Through anthropometric assessments of the adolescents, a mean weight of 49.14 ± 10.14 Kg was found, with a height of 130.42 ± 0.07 cm. Comparing the weight mentioned by the adolescents previously (50.79 ± 7.31 Kg) the values found in the anthropometric assessment and the self-reported figures. The BMI and body fat values (Table 3) fell largely into the eutrophic category, with a significant difference between the observed proportions and the expected figures found through the c2 test (p<0.01) for each category assessed.




Analyzing the BMI and the self-classifications obtained through the silhouette scale, overestimation by some adolescents was noted (Table 4), in terms of the thinness, overweight and obesity classifications.




DISCUSSION

The use of globally validated tools such as the EAT and BITE questionnaires is a recommended approach for detecting the risk of developing these disorders. Compared to the study conducted by Chiodini and Oliveira16 in a government school in São Paulo/Rio Claro to analyze eating attitudes among adolescents, the EAT test was used, with the inadequate eating figures found in this study higher than those mentioned by them. According to Lowe et al.17, women particularly, when subject to chronic efforts to control their diets, become more vulnerable to purportedly forbidden foods and inadequate eating behaviors.

A study conducted by Appolinário and Claudino18 in government schools in Minas Gerais State with boys and girls between 7 and 19 years old found only 19 pupils (1.1%, mainly girls) presenting positive diagnoses for bulimia nervosa according to BITE. This figure is lower than the findings of this study.
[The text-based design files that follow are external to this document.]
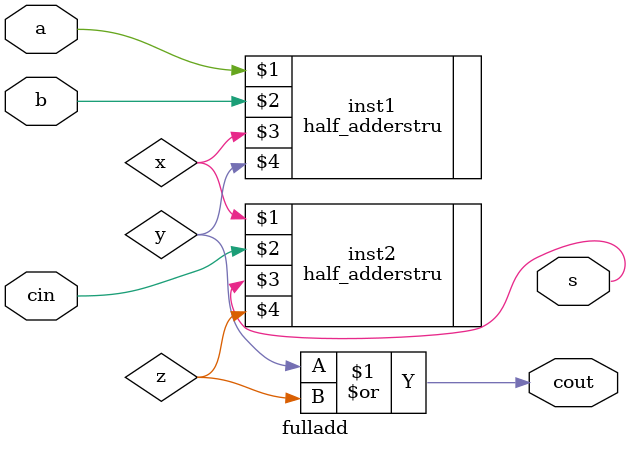
<source format=v>
`timescale 1ns / 1ps


module fulladd(
input a,
input b,
input cin,
output s,
output cout
    );
wire x,y,z;
half_adderstru inst1(a,b,x,y);
half_adderstru inst2(x,cin,s,z);
or inst3(cout,y,z);
endmodule

</source>
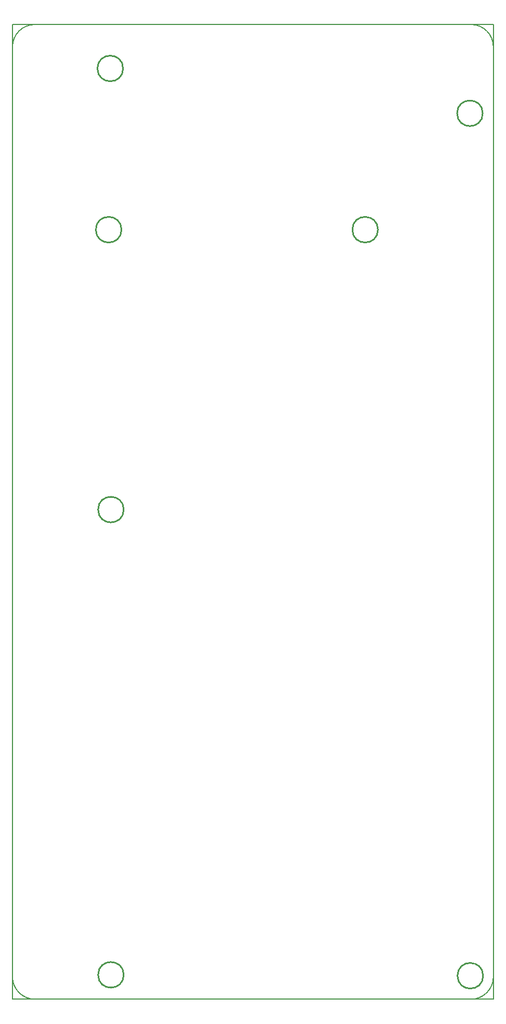
<source format=gbp>
%FSLAX24Y24*%
%MOIN*%
G70*
G01*
G75*
G04 Layer_Color=128*
%ADD10C,0.0394*%
%ADD11R,0.0500X0.0400*%
%ADD12R,0.0400X0.0500*%
%ADD13O,0.0800X0.0300*%
%ADD14R,0.0800X0.0300*%
%ADD15R,0.1339X0.0700*%
%ADD16R,0.1339X0.0472*%
%ADD17R,0.1339X0.0472*%
G04:AMPARAMS|DCode=18|XSize=40mil|YSize=50mil|CornerRadius=0mil|HoleSize=0mil|Usage=FLASHONLY|Rotation=135.000|XOffset=0mil|YOffset=0mil|HoleType=Round|Shape=Rectangle|*
%AMROTATEDRECTD18*
4,1,4,0.0318,0.0035,-0.0035,-0.0318,-0.0318,-0.0035,0.0035,0.0318,0.0318,0.0035,0.0*
%
%ADD18ROTATEDRECTD18*%

%ADD19O,0.0160X0.1000*%
%ADD20O,0.1000X0.0160*%
%ADD21O,0.0300X0.0800*%
%ADD22R,0.0300X0.0800*%
%ADD23O,0.0240X0.0800*%
%ADD24C,0.0300*%
%ADD25C,0.0150*%
%ADD26C,0.0120*%
%ADD27C,0.0200*%
%ADD28C,0.0050*%
%ADD29C,0.0100*%
%ADD30C,0.0650*%
%ADD31C,0.0709*%
%ADD32O,0.0709X0.0550*%
%ADD33C,0.0500*%
%ADD34C,0.0591*%
%ADD35C,0.0787*%
%ADD36C,0.0787*%
%ADD37O,0.0980X0.1020*%
%ADD38C,0.0600*%
%ADD39C,0.0250*%
%ADD40C,0.0984*%
%ADD41C,0.0080*%
%ADD42C,0.0060*%
%ADD43C,0.0061*%
%ADD44C,0.0079*%
%ADD45R,0.1575X0.0153*%
%ADD46C,0.0866*%
%ADD47C,0.0474*%
%ADD48R,0.0580X0.0480*%
%ADD49R,0.0480X0.0580*%
%ADD50O,0.0880X0.0380*%
%ADD51R,0.0880X0.0380*%
%ADD52R,0.1419X0.0780*%
%ADD53R,0.1419X0.0552*%
%ADD54R,0.1419X0.0552*%
G04:AMPARAMS|DCode=55|XSize=48mil|YSize=58mil|CornerRadius=0mil|HoleSize=0mil|Usage=FLASHONLY|Rotation=135.000|XOffset=0mil|YOffset=0mil|HoleType=Round|Shape=Rectangle|*
%AMROTATEDRECTD55*
4,1,4,0.0375,0.0035,-0.0035,-0.0375,-0.0375,-0.0035,0.0035,0.0375,0.0375,0.0035,0.0*
%
%ADD55ROTATEDRECTD55*%

%ADD56O,0.0240X0.1080*%
%ADD57O,0.1080X0.0240*%
%ADD58O,0.0380X0.0880*%
%ADD59R,0.0380X0.0880*%
%ADD60O,0.0320X0.0880*%
%ADD61C,0.0730*%
%ADD62C,0.0789*%
%ADD63O,0.0789X0.0630*%
%ADD64C,0.0580*%
%ADD65C,0.0671*%
%ADD66C,0.0867*%
%ADD67C,0.0867*%
%ADD68O,0.1060X0.1100*%
%ADD69C,0.0680*%
%ADD70C,0.1064*%
D28*
X28150Y0D02*
G03*
X29528Y1378I0J1378D01*
G01*
X0D02*
G03*
X1378Y0I1378J0D01*
G01*
X29528Y58465D02*
G03*
X28150Y59843I-1378J0D01*
G01*
X1378D02*
G03*
X0Y58465I0J-1378D01*
G01*
Y59843D02*
X29528D01*
Y0D02*
Y59843D01*
X28560Y0D02*
X29528D01*
X0D02*
X28560D01*
X0D02*
Y59843D01*
D29*
X6831Y1496D02*
G03*
X6831Y1496I-787J0D01*
G01*
Y30059D02*
G03*
X6831Y30059I-787J0D01*
G01*
X6792Y57140D02*
G03*
X6792Y57140I-787J0D01*
G01*
X22441Y47244D02*
G03*
X22441Y47244I-787J0D01*
G01*
X28898Y1441D02*
G03*
X28898Y1441I-787J0D01*
G01*
X28874Y54390D02*
G03*
X28874Y54390I-787J0D01*
G01*
X6693Y47244D02*
G03*
X6693Y47244I-787J0D01*
G01*
M02*

</source>
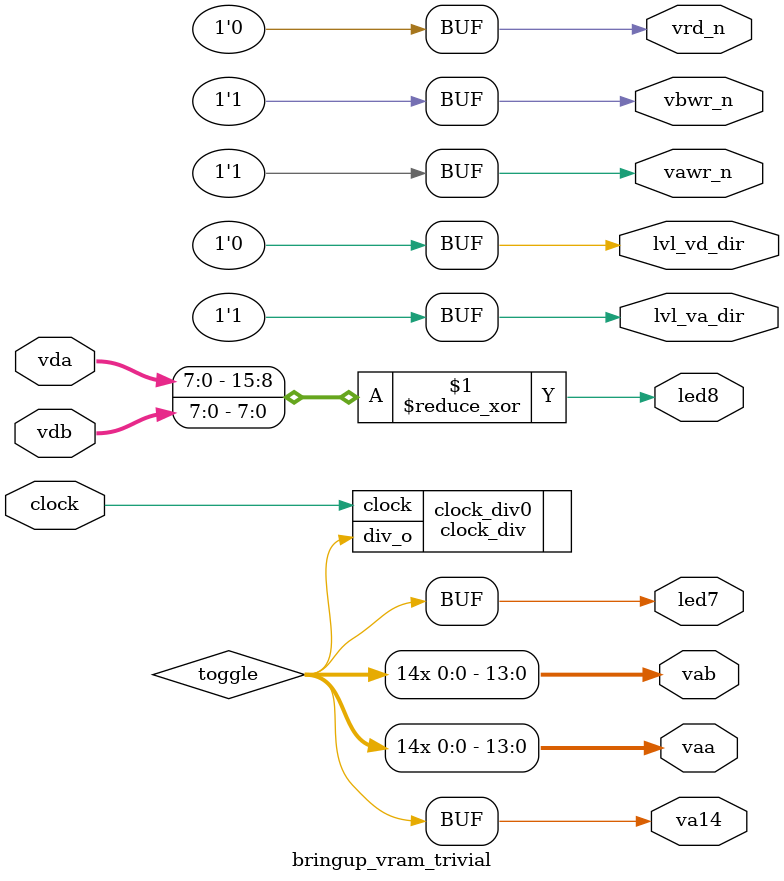
<source format=v>
`default_nettype none

module bringup_vram_trivial(
	// Clock input
	input  clock,

	// Direction pins
	output lvl_va_dir,
	output lvl_vd_dir,

	// VRAM pins
	output  vrd_n,
	output  vawr_n,
	output  vbwr_n,
	output  va14,
	output  [13:0] vaa,
	output  [13:0] vab,
	//output  [7:0] vda,
	//output  [7:0] vdb,
	input   [7:0] vda,
	input   [7:0] vdb,
	
	// LEDs
	output  led7,
	output  led8);

wire toggle;
clock_div #(.CYCLES(120))  // 100kHz
	clock_div0(.clock(clock), .div_o(toggle));

assign lvl_va_dir = 1;
assign lvl_vd_dir = 0;

assign led7 = toggle;  // LED7 == output mode
//assign led8 = ~toggle;  // LED8 == input mode

// Avoid confusing vram chips.
assign vrd_n = 0;
assign vawr_n = 1;
assign vbwr_n = 1;

assign va14 = toggle;
assign vaa = {14{toggle}};
assign vab = {14{toggle}};

// Bidirectional data pins.
//wire [7:0] vda_i;
//wire [7:0] vdb_i;
//wire [7:0] vda_o;
//wire [7:0] vdb_o;
//pin_bidir_8 pin_bidir_vda(.i(vda_i), .o(vda_o), .dir(lvl_vd_dir), .pin(vda));
//pin_bidir_8 pin_bidir_vdb(.i(vdb_i), .o(vdb_o), .dir(lvl_vd_dir), .pin(vdb));
//assign vda_o = {8{toggle}};
//assign vdb_o = {8{toggle}};

//assign vda = {8{toggle}};
//assign vdb = {8{toggle}};

assign led8 = ^{vda, vdb};

endmodule

</source>
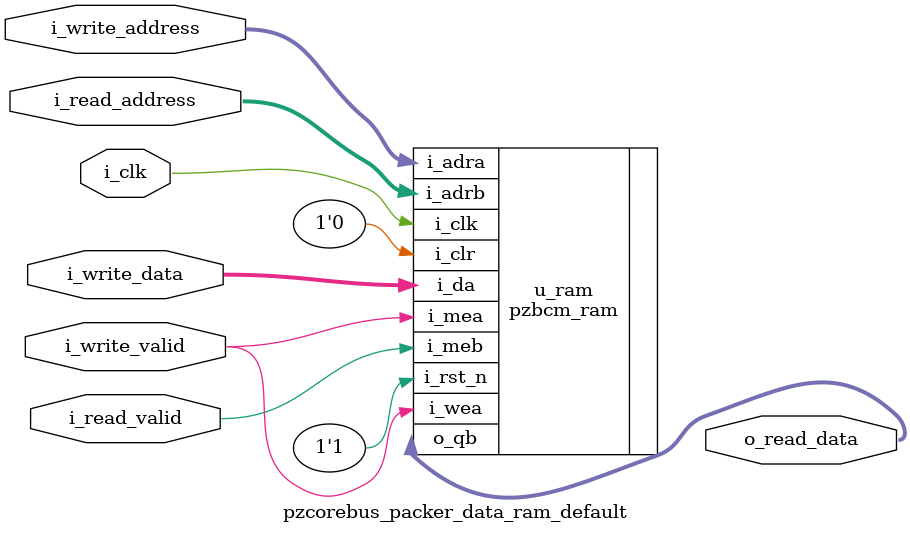
<source format=sv>
module pzcorebus_packer_data_ram_default #(
  parameter int WORD_SIZE     = 0,
  parameter int ADDRESS_WIDTH = 0,
  parameter int DATA_WIDTH    = 0
)(
  input   var                     i_clk,
  input   var                     i_write_valid,
  input   var [ADDRESS_WIDTH-1:0] i_write_address,
  input   var [DATA_WIDTH-1:0]    i_write_data,
  input   var                     i_read_valid,
  input   var [ADDRESS_WIDTH-1:0] i_read_address,
  output  var [DATA_WIDTH-1:0]    o_read_data
);
  pzbcm_ram #(
    .WORD_SIZE      (WORD_SIZE      ),
    .ADDRESS_WIDTH  (ADDRESS_WIDTH  ),
    .DATA_WIDTH     (DATA_WIDTH     ),
    .BUFFER_OUT     (1              )
  ) u_ram (
    .i_clk    (i_clk            ),
    .i_rst_n  ('1               ),
    .i_clr    ('0               ),
    .i_mea    (i_write_valid    ),
    .i_wea    (i_write_valid    ),
    .i_adra   (i_write_address  ),
    .i_da     (i_write_data     ),
    .i_meb    (i_read_valid     ),
    .i_adrb   (i_read_address   ),
    .o_qb     (o_read_data      )
  );
endmodule

</source>
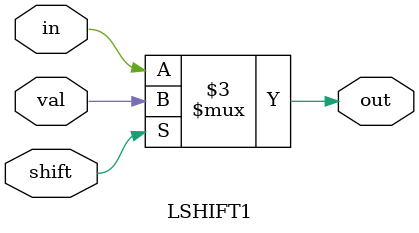
<source format=v>
module LSHIFT1 #(parameter SIZE = 1)(input in, shift, val, output reg out);
always @ (in, shift, val) begin
    if(shift)
	    out = val;
	else 
	    out = in;
end
endmodule
</source>
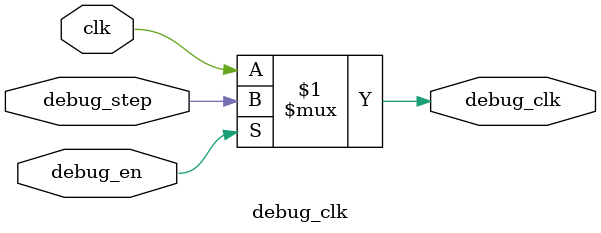
<source format=v>
`timescale 1ns / 1ps

module debug_clk(
    input clk, debug_en, debug_step,
    output debug_clk
);
    assign debug_clk = debug_en ? debug_step : clk;
endmodule
</source>
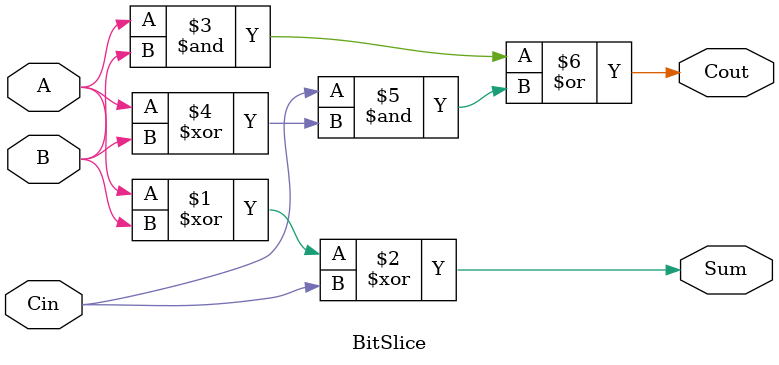
<source format=v>
`timescale 1ns / 1ps

module BitSlice(A, B, Cin, Sum, Cout);
  input A, B, Cin;
  output Sum, Cout;

  assign Sum = A ^ B ^ Cin;
  assign Cout = (A & B) | (Cin & (A ^ B));
endmodule


</source>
When assessing adolescents between 12 and 20 years old, Mariath and Grillo19 found figures of 20.60 ± 2.50kg/cm2 with 92.9% eutrophic and 7.1% overweight. The results noted in this study were lower for eutrophic and higher for overweight, compared to the above-mentioned study. Few studies focus on the links between weight perception and self-esteem or BMI and positive body image.

Prompted by their rapidly changing bodies and appearances, concern and self-rejection among adolescents underscore the positive link between this dissatisfaction and eating disorders. A study of adolescents between 14 and 19 years old in São Paulo reported that 39% of the eutrophic adolescents felt they were overweight, while 47% believed they were obese, indicating a difference when compared with this study20.


CONCLUSION

The results showed that the body image perceptions of adolescent girls are well-attuned to their actual nutritional status. The eutrophic level found in the anthropometric assessments was rated as high for the population. This suggests that the characterizations of these adolescents by the lifestyle of this population is very different from that found in the State capital, perhaps still following healthier eating standards. Most of the adolescents felt they were satisfied with their body image, although at high risk for the development of eating disorders.